[Required action] A faithful copy is required: transcribe each line below exactly, minus the pictures.

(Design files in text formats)
◇ ◇ ◇ ◇

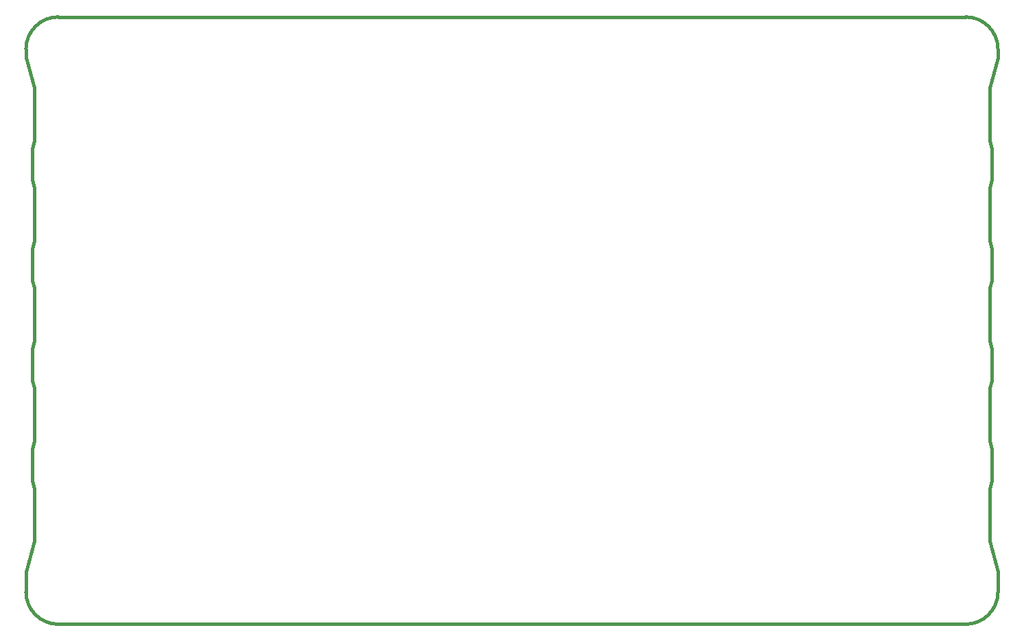
<source format=gbr>
G04 #@! TF.GenerationSoftware,KiCad,Pcbnew,6.0.10-86aedd382b~118~ubuntu22.04.1*
G04 #@! TF.CreationDate,2023-01-31T23:44:10-05:00*
G04 #@! TF.ProjectId,operacake,6f706572-6163-4616-9b65-2e6b69636164,rev?*
G04 #@! TF.SameCoordinates,Original*
G04 #@! TF.FileFunction,Profile,NP*
%FSLAX46Y46*%
G04 Gerber Fmt 4.6, Leading zero omitted, Abs format (unit mm)*
G04 Created by KiCad (PCBNEW 6.0.10-86aedd382b~118~ubuntu22.04.1) date 2023-01-31 23:44:10*
%MOMM*%
%LPD*%
G01*
G04 APERTURE LIST*
G04 #@! TA.AperFunction,Profile*
%ADD10C,0.381000*%
G04 #@! TD*
G04 APERTURE END LIST*
D10*
X60000000Y-104000000D02*
X60000000Y-105000000D01*
X60000000Y-105000000D02*
X61020000Y-108750000D01*
X61020000Y-108750000D02*
X61020000Y-115250000D01*
X61020000Y-115250000D02*
X60750000Y-116250000D01*
X60750000Y-116250000D02*
X60750000Y-120125000D01*
X60750000Y-120125000D02*
X61020000Y-121125000D01*
X61020000Y-121125000D02*
X61020000Y-127625000D01*
X61020000Y-127625000D02*
X60750000Y-128625000D01*
X60750000Y-128625000D02*
X60750000Y-132500000D01*
X60750000Y-132500000D02*
X61020000Y-133500000D01*
X61020000Y-133500000D02*
X61020000Y-140000000D01*
X61020000Y-140000000D02*
X60750000Y-141000000D01*
X60750000Y-141000000D02*
X60750000Y-144875000D01*
X60750000Y-144875000D02*
X61020000Y-145875000D01*
X61020000Y-145875000D02*
X61020000Y-152375000D01*
X61020000Y-152375000D02*
X60750000Y-153375000D01*
X60750000Y-153375000D02*
X60750000Y-157250000D01*
X60750000Y-157250000D02*
X61020000Y-158250000D01*
X61020000Y-158250000D02*
X61020000Y-164750000D01*
X61020000Y-164750000D02*
X60000000Y-168500000D01*
X60000000Y-168500000D02*
X60000000Y-171000000D01*
X180000000Y-104000000D02*
X180000000Y-105000000D01*
X180000000Y-105000000D02*
X178980000Y-108750000D01*
X178980000Y-108750000D02*
X178980000Y-115250000D01*
X178980000Y-115250000D02*
X179250000Y-116250000D01*
X179250000Y-116250000D02*
X179250000Y-120125000D01*
X179250000Y-120125000D02*
X178980000Y-121125000D01*
X178980000Y-121125000D02*
X178980000Y-127625000D01*
X178980000Y-127625000D02*
X179250000Y-128625000D01*
X179250000Y-128625000D02*
X179250000Y-132500000D01*
X179250000Y-132500000D02*
X178980000Y-133500000D01*
X178980000Y-133500000D02*
X178980000Y-140000000D01*
X178980000Y-140000000D02*
X179250000Y-141000000D01*
X179250000Y-141000000D02*
X179250000Y-144875000D01*
X179250000Y-144875000D02*
X178980000Y-145875000D01*
X178980000Y-145875000D02*
X178980000Y-152375000D01*
X178980000Y-152375000D02*
X179250000Y-153375000D01*
X179250000Y-153375000D02*
X179250000Y-157250000D01*
X179250000Y-157250000D02*
X178980000Y-158250000D01*
X178980000Y-158250000D02*
X178980000Y-164750000D01*
X178980000Y-164750000D02*
X180000000Y-168500000D01*
X180000000Y-168500000D02*
X180000000Y-171000000D01*
X176000000Y-100000000D02*
X64000000Y-100000000D01*
X64000000Y-175000000D02*
X176000000Y-175000000D01*
X176000000Y-175000000D02*
G75*
G03*
X180000000Y-171000000I0J4000000D01*
G01*
X180000000Y-104000000D02*
G75*
G03*
X176000000Y-100000000I-4000000J0D01*
G01*
X60000000Y-171000000D02*
G75*
G03*
X64000000Y-175000000I4000000J0D01*
G01*
X64000000Y-100000000D02*
G75*
G03*
X60000000Y-104000000I0J-4000000D01*
G01*
M02*

</source>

◇ ◇ ◇ ◇

[Exercise solution]
<source format=gbr>
G04 #@! TF.GenerationSoftware,KiCad,Pcbnew,6.0.10-86aedd382b~118~ubuntu22.04.1*
G04 #@! TF.CreationDate,2023-01-31T23:44:10-05:00*
G04 #@! TF.ProjectId,operacake,6f706572-6163-4616-9b65-2e6b69636164,rev?*
G04 #@! TF.SameCoordinates,Original*
G04 #@! TF.FileFunction,Profile,NP*
%FSLAX46Y46*%
G04 Gerber Fmt 4.6, Leading zero omitted, Abs format (unit mm)*
G04 Created by KiCad (PCBNEW 6.0.10-86aedd382b~118~ubuntu22.04.1) date 2023-01-31 23:44:10*
%MOMM*%
%LPD*%
G01*
G04 APERTURE LIST*
G04 #@! TA.AperFunction,Profile*
%ADD10C,0.381000*%
G04 #@! TD*
G04 APERTURE END LIST*
D10*
X60000000Y-104000000D02*
X60000000Y-105000000D01*
X60000000Y-105000000D02*
X61020000Y-108750000D01*
X61020000Y-108750000D02*
X61020000Y-115250000D01*
X61020000Y-115250000D02*
X60750000Y-116250000D01*
X60750000Y-116250000D02*
X60750000Y-120125000D01*
X60750000Y-120125000D02*
X61020000Y-121125000D01*
X61020000Y-121125000D02*
X61020000Y-127625000D01*
X61020000Y-127625000D02*
X60750000Y-128625000D01*
X60750000Y-128625000D02*
X60750000Y-132500000D01*
X60750000Y-132500000D02*
X61020000Y-133500000D01*
X61020000Y-133500000D02*
X61020000Y-140000000D01*
X61020000Y-140000000D02*
X60750000Y-141000000D01*
X60750000Y-141000000D02*
X60750000Y-144875000D01*
X60750000Y-144875000D02*
X61020000Y-145875000D01*
X61020000Y-145875000D02*
X61020000Y-152375000D01*
X61020000Y-152375000D02*
X60750000Y-153375000D01*
X60750000Y-153375000D02*
X60750000Y-157250000D01*
X60750000Y-157250000D02*
X61020000Y-158250000D01*
X61020000Y-158250000D02*
X61020000Y-164750000D01*
X61020000Y-164750000D02*
X60000000Y-168500000D01*
X60000000Y-168500000D02*
X60000000Y-171000000D01*
X180000000Y-104000000D02*
X180000000Y-105000000D01*
X180000000Y-105000000D02*
X178980000Y-108750000D01*
X178980000Y-108750000D02*
X178980000Y-115250000D01*
X178980000Y-115250000D02*
X179250000Y-116250000D01*
X179250000Y-116250000D02*
X179250000Y-120125000D01*
X179250000Y-120125000D02*
X178980000Y-121125000D01*
X178980000Y-121125000D02*
X178980000Y-127625000D01*
X178980000Y-127625000D02*
X179250000Y-128625000D01*
X179250000Y-128625000D02*
X179250000Y-132500000D01*
X179250000Y-132500000D02*
X178980000Y-133500000D01*
X178980000Y-133500000D02*
X178980000Y-140000000D01*
X178980000Y-140000000D02*
X179250000Y-141000000D01*
X179250000Y-141000000D02*
X179250000Y-144875000D01*
X179250000Y-144875000D02*
X178980000Y-145875000D01*
X178980000Y-145875000D02*
X178980000Y-152375000D01*
X178980000Y-152375000D02*
X179250000Y-153375000D01*
X179250000Y-153375000D02*
X179250000Y-157250000D01*
X179250000Y-157250000D02*
X178980000Y-158250000D01*
X178980000Y-158250000D02*
X178980000Y-164750000D01*
X178980000Y-164750000D02*
X180000000Y-168500000D01*
X180000000Y-168500000D02*
X180000000Y-171000000D01*
X176000000Y-100000000D02*
X64000000Y-100000000D01*
X64000000Y-175000000D02*
X176000000Y-175000000D01*
X176000000Y-175000000D02*
G75*
G03*
X180000000Y-171000000I0J4000000D01*
G01*
X180000000Y-104000000D02*
G75*
G03*
X176000000Y-100000000I-4000000J0D01*
G01*
X60000000Y-171000000D02*
G75*
G03*
X64000000Y-175000000I4000000J0D01*
G01*
X64000000Y-100000000D02*
G75*
G03*
X60000000Y-104000000I0J-4000000D01*
G01*
M02*

</source>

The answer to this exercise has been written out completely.